- **TASK DETAILS**
If a line includes the word "first", it belongs in the count; state the total for the data below and add nothing.

- **EXTRACTED ENTRIES**
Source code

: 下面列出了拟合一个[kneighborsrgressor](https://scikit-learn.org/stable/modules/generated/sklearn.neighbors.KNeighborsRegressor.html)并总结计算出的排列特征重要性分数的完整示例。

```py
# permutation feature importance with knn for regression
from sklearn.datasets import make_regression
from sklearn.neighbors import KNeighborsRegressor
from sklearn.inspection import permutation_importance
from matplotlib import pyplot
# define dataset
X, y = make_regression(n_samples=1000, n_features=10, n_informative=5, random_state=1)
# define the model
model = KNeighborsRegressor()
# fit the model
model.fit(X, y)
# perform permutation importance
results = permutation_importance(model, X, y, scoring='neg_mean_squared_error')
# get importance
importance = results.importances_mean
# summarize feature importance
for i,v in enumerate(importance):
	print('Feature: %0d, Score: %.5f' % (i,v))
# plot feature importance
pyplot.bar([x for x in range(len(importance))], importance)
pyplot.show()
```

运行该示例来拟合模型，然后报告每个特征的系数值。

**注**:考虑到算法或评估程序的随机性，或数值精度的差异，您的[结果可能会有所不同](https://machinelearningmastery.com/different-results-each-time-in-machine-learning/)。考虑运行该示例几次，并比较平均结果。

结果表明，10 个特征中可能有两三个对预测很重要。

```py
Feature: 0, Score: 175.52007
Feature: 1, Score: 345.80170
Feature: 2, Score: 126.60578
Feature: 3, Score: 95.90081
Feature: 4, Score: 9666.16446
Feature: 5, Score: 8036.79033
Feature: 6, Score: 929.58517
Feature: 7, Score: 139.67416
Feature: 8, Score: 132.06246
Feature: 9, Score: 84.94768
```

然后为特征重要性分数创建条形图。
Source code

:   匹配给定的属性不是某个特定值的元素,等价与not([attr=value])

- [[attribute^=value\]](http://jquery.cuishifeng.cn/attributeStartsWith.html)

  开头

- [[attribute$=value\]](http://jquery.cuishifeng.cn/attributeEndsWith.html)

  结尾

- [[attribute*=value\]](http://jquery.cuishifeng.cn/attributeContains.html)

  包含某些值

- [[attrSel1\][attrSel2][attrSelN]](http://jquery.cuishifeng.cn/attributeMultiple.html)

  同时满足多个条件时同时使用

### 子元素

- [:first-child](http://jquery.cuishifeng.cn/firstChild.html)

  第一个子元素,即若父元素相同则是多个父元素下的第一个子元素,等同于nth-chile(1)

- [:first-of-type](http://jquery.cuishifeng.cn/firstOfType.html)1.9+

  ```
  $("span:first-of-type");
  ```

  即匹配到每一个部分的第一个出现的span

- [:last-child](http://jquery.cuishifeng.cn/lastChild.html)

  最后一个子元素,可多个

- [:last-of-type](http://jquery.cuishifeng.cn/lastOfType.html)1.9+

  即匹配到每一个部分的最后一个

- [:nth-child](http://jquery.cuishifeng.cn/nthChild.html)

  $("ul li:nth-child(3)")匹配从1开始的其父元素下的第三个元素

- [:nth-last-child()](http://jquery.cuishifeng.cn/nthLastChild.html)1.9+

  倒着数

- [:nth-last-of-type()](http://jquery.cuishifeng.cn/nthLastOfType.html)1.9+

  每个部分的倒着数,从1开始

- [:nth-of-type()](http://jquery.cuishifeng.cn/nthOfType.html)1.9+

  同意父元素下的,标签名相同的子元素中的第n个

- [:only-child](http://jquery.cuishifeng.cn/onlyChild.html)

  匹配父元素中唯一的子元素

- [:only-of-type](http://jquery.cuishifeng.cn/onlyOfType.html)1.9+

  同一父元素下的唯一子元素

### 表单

- **ANSWER FOR THIS EXERCISE**
3